Exactly as they appear below, repeat the lines from the one with "thumb mcp: (209, 132)" through the one with "index pip: (293, 142)", and no others.

** SUPPLIED ENTRIES follows **

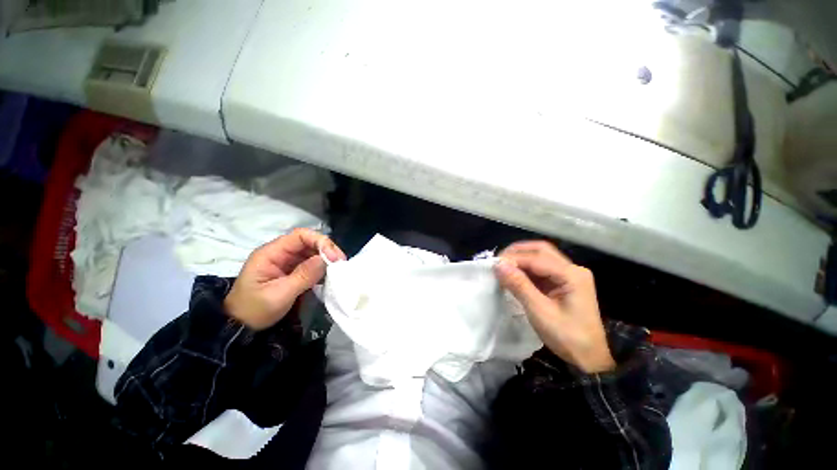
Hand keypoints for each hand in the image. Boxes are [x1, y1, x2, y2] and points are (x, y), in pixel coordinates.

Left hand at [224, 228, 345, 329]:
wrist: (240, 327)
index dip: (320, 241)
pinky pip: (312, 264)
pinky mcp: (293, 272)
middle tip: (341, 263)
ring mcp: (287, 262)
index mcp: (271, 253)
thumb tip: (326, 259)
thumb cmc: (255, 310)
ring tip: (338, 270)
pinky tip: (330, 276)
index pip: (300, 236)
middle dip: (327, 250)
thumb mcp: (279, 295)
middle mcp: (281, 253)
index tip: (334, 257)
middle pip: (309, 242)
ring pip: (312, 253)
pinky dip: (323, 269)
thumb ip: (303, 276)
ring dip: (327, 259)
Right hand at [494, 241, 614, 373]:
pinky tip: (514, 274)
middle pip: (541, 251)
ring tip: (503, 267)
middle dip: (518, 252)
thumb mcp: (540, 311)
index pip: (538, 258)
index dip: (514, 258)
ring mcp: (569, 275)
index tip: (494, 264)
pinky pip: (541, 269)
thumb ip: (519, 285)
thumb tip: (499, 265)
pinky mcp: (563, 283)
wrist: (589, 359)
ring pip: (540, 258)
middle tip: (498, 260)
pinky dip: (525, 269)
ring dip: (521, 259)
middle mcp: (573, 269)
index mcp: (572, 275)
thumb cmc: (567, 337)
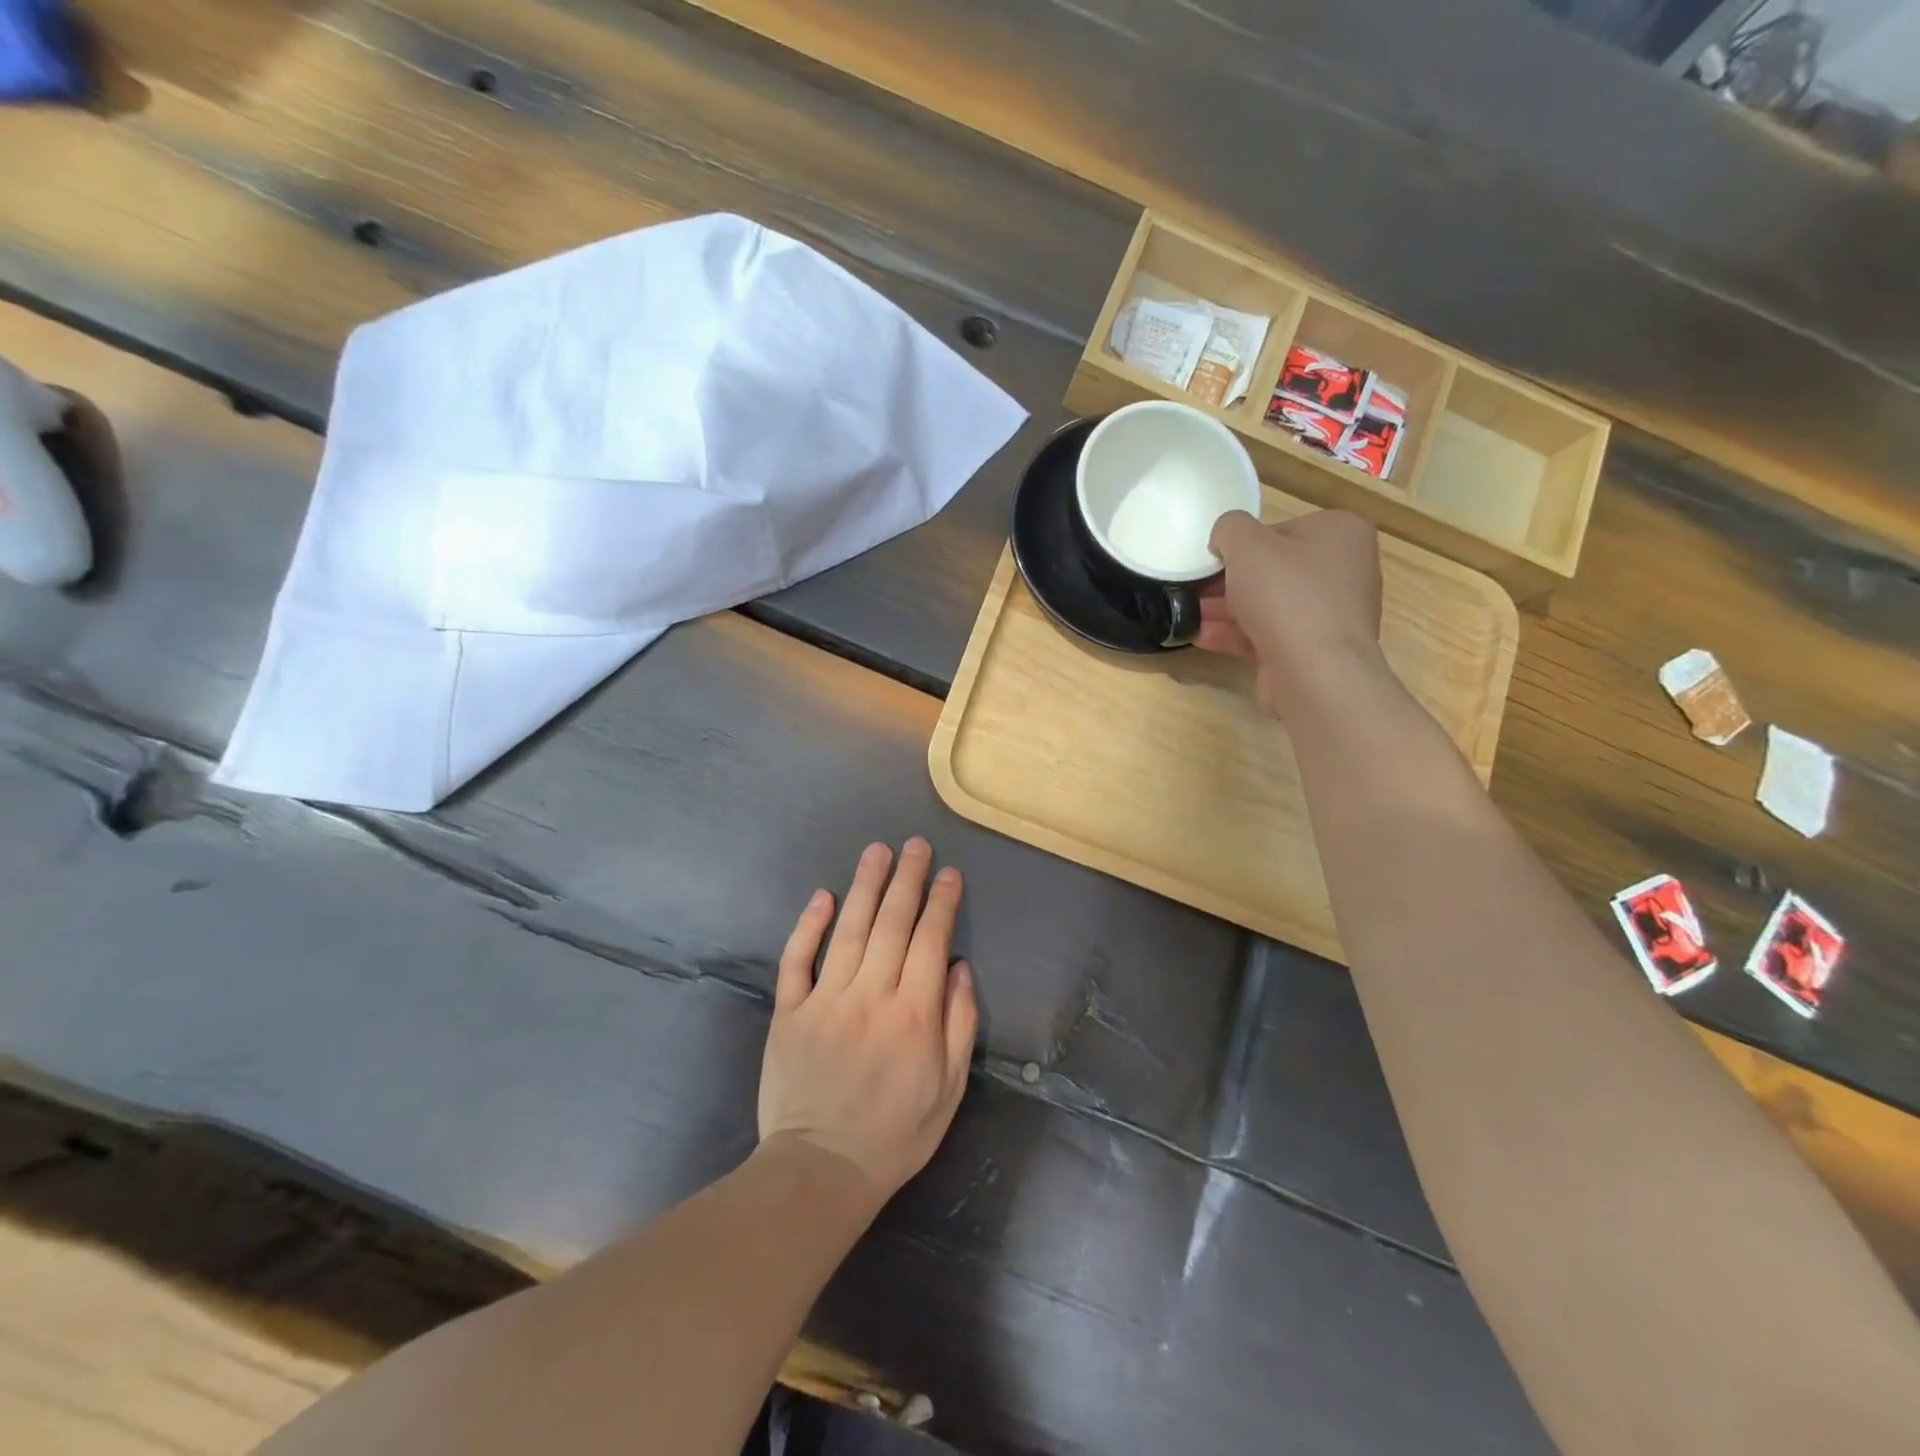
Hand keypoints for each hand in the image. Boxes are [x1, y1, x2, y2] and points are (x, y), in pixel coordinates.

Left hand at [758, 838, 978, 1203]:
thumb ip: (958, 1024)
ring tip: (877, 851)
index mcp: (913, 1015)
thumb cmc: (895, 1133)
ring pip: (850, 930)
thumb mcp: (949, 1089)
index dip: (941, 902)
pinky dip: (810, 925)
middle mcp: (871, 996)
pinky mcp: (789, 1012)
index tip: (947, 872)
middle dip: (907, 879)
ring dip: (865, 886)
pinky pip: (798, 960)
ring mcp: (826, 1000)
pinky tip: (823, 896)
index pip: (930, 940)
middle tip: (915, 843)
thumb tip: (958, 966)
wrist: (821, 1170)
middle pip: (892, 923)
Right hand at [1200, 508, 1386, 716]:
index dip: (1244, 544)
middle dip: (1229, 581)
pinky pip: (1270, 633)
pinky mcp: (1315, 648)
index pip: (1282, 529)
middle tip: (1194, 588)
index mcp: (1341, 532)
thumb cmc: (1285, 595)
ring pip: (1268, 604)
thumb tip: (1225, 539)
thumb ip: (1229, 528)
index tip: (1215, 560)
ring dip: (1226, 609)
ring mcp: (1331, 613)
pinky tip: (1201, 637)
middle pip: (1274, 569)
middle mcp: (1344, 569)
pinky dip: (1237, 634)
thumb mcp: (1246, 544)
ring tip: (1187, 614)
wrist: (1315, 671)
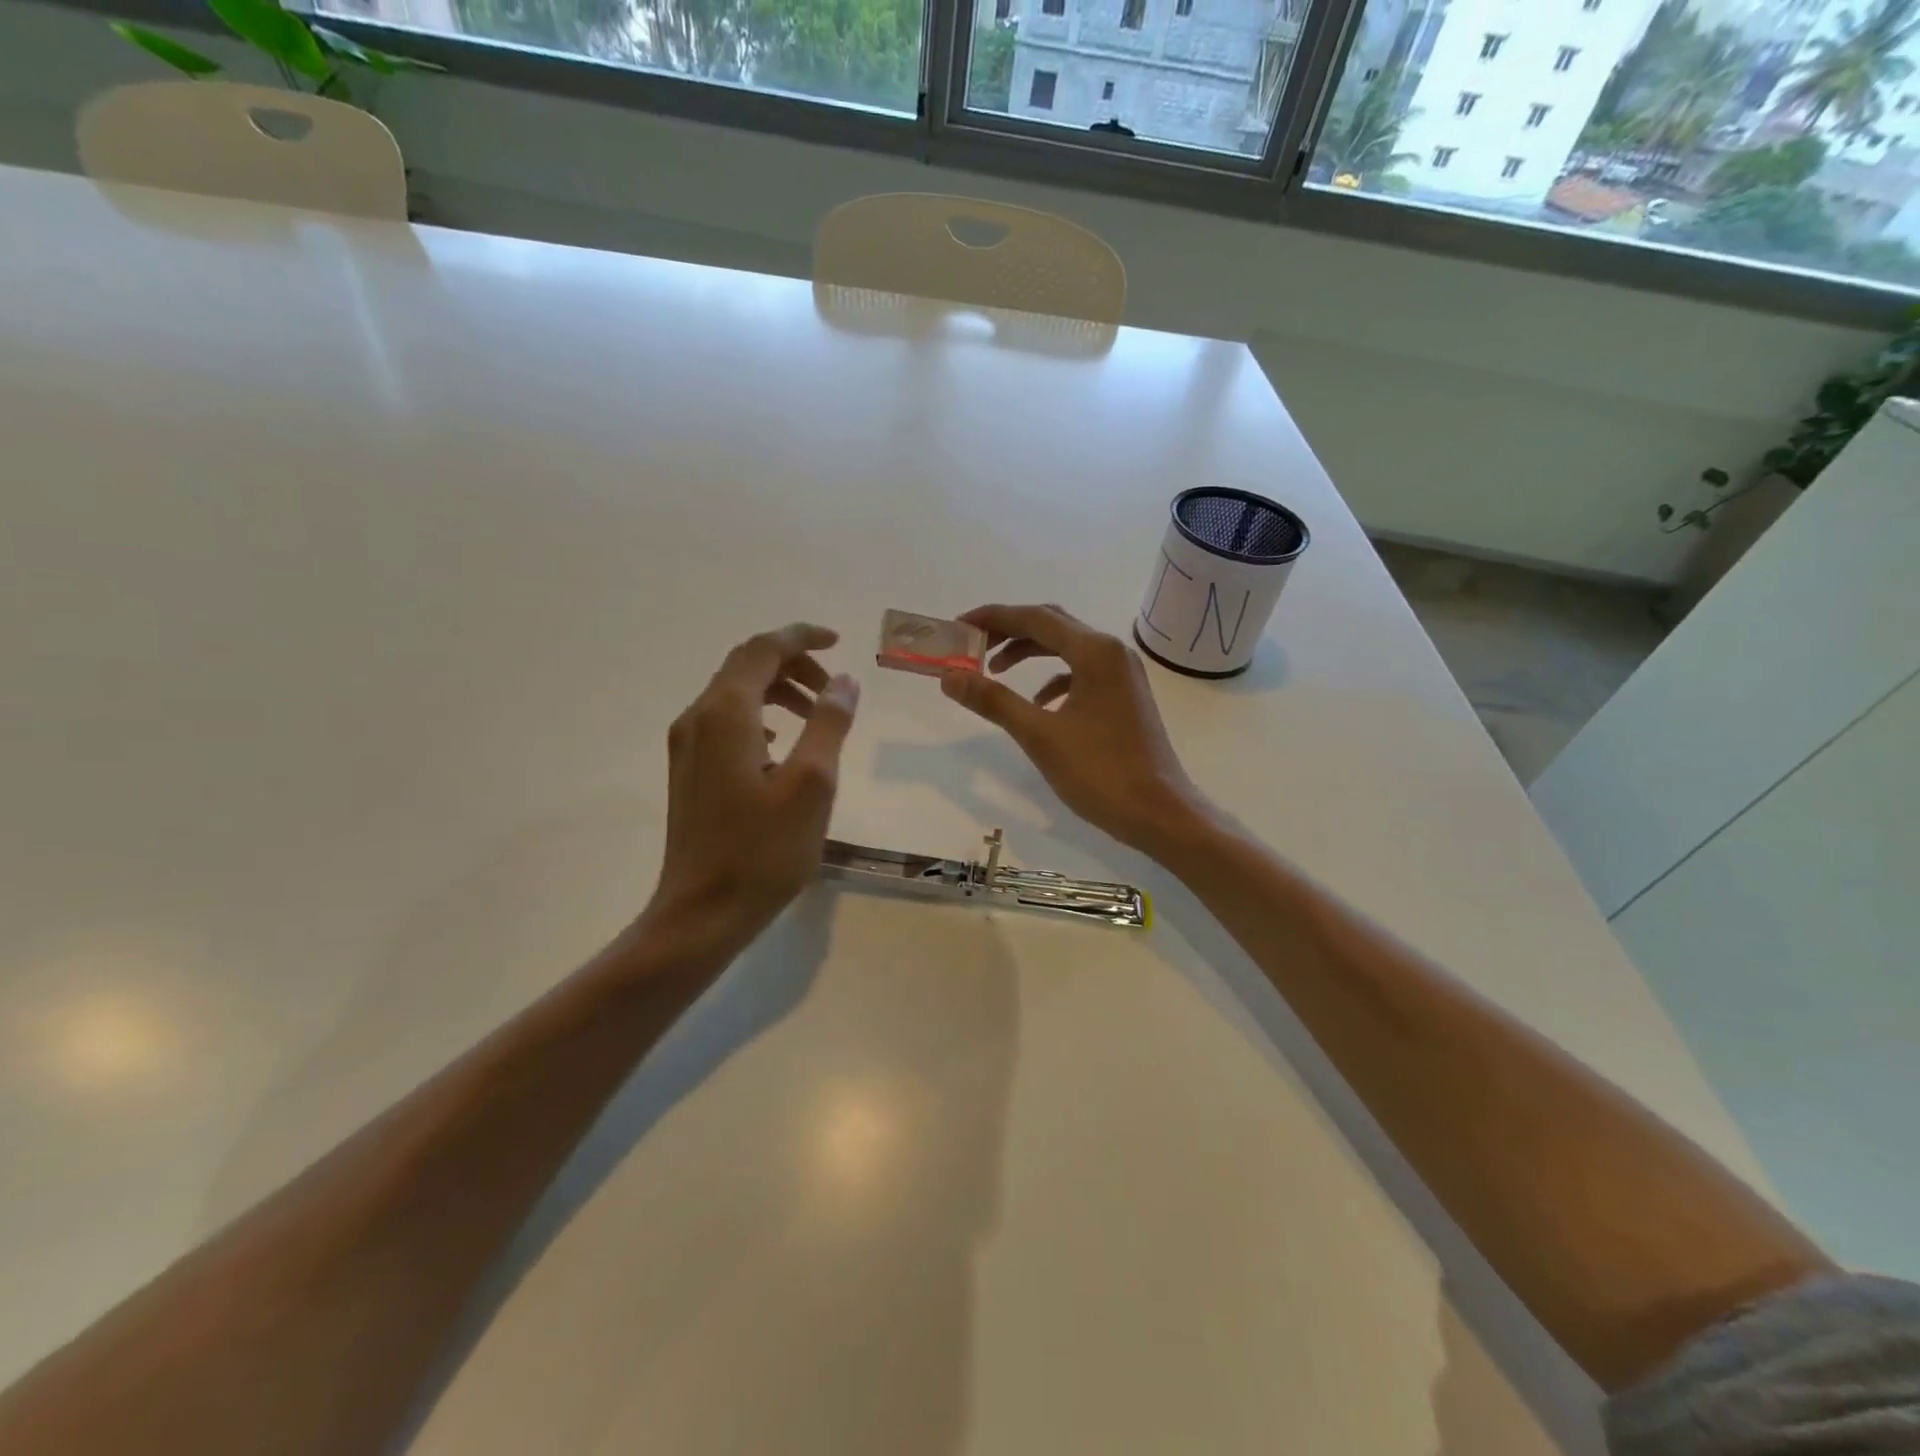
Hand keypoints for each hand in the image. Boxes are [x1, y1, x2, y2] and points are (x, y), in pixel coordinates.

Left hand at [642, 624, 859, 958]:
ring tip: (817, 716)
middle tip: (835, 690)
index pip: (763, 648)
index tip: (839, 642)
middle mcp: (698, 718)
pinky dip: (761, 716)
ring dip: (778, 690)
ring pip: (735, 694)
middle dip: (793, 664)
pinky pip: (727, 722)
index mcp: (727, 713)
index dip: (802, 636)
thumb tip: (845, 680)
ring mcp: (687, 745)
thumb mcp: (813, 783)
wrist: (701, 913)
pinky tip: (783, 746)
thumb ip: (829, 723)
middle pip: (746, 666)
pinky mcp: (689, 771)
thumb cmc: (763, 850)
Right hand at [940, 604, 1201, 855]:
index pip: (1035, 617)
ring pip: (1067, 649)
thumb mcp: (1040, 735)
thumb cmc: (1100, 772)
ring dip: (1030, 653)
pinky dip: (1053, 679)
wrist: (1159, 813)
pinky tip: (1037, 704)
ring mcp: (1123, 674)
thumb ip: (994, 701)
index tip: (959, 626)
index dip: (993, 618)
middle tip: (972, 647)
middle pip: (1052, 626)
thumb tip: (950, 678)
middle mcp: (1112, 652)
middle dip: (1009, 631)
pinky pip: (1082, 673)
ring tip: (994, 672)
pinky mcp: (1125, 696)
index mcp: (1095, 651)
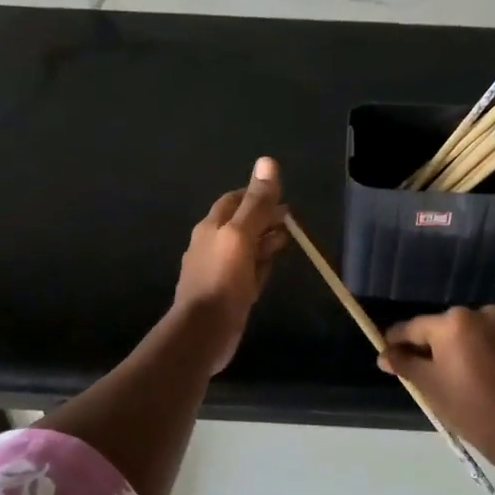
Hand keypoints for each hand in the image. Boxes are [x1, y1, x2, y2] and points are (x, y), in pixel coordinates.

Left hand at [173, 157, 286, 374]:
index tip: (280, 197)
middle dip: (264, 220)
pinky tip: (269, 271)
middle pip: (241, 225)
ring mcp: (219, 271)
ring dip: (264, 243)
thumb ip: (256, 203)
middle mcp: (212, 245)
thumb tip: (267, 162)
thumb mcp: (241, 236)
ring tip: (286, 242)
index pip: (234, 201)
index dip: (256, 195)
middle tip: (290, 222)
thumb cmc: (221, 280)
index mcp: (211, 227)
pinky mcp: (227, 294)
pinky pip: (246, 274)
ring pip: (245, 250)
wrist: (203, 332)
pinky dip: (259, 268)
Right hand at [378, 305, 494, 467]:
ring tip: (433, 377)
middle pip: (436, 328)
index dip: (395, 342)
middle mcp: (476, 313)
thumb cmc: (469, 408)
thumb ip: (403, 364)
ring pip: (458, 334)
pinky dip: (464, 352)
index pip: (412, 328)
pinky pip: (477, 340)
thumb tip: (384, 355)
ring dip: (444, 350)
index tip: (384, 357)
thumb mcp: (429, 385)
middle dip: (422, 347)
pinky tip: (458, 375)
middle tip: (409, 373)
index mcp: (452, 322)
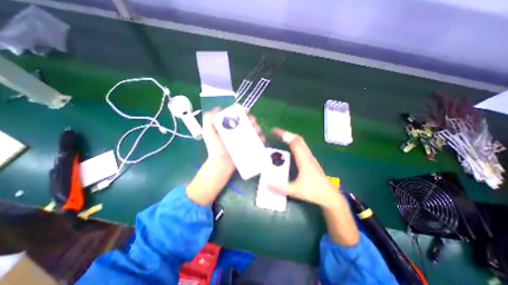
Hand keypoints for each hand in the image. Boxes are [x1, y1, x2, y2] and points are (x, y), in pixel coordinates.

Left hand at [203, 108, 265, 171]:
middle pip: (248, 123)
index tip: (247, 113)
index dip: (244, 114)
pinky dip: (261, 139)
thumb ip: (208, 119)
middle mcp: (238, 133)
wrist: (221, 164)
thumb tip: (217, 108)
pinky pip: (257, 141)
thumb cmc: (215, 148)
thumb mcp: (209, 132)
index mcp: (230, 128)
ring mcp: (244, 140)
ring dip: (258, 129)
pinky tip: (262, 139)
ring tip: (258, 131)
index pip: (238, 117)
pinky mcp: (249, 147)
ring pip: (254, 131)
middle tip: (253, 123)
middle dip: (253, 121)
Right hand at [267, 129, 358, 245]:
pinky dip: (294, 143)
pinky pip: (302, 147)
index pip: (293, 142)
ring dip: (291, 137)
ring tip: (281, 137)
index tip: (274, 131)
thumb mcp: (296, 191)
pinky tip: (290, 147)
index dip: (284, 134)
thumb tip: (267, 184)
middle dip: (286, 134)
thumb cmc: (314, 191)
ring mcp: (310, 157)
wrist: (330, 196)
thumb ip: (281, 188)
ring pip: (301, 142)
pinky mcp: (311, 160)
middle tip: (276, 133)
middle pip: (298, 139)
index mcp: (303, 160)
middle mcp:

** End of SUPPLIED ENTRIES **

EXERCISE SOLUTION
thumb mcp: (209, 132)
index mcp: (230, 128)
ring mcp: (244, 140)
ring dip: (258, 129)
pinky tip: (262, 139)
ring tip: (258, 131)
index pip: (238, 117)
pinky mcp: (249, 147)
ring pip: (254, 131)
middle tip: (253, 123)
middle dip: (253, 121)
Right hand at [267, 129, 358, 245]:
pinky dip: (294, 143)
pinky pip: (302, 147)
index pip: (293, 142)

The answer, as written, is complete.